[Start of section]

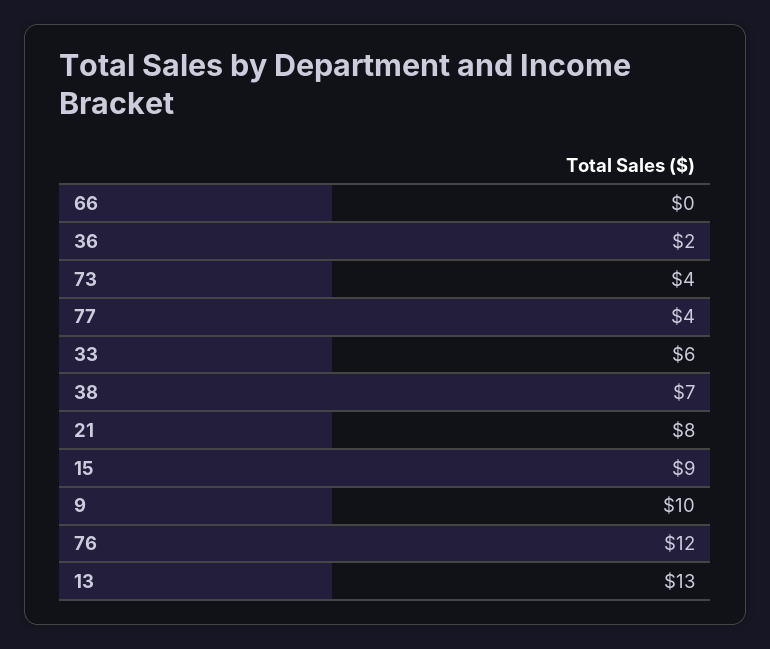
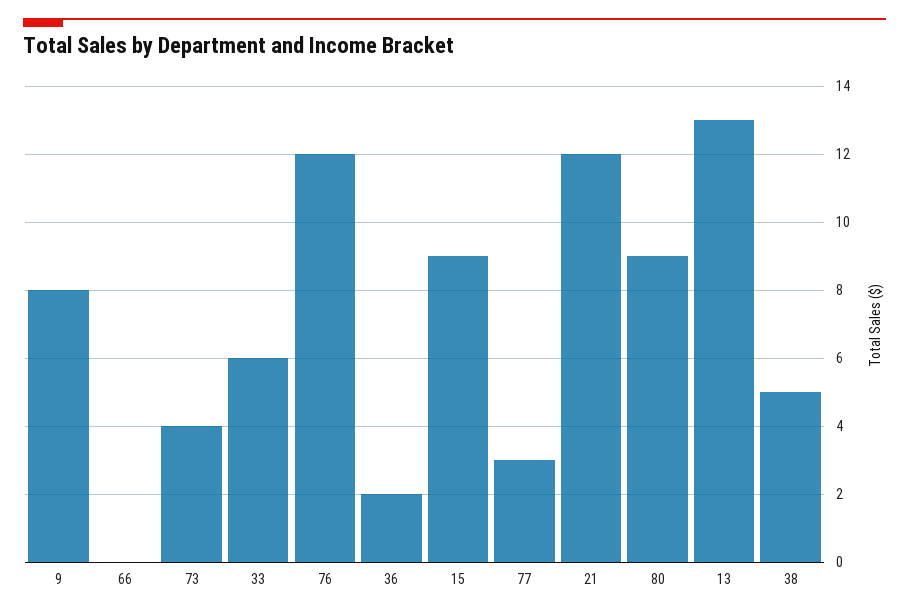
  {
    "66": 0,
    "36": 2,
    "73": 4,
-   "77": 4,
+   "77": 3,
    "33": 6,
-   "38": 7,
+   "38": 5,
-   "21": 8,
+   "21": 12,
    "15": 9,
-   "9": 10,
+   "9": 8,
    "76": 12,
-   "13": 13
+   "13": 13,
+   "80": 9
  }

[End of section]

Transcribe the listing word for word, but keep its pictures out of the copy.

# The answer
  {
    "66": 0,
    "36": 2,
    "73": 4,
-   "77": 4,
+   "77": 3,
    "33": 6,
-   "38": 7,
+   "38": 5,
-   "21": 8,
+   "21": 12,
    "15": 9,
-   "9": 10,
+   "9": 8,
    "76": 12,
-   "13": 13
+   "13": 13,
+   "80": 9
  }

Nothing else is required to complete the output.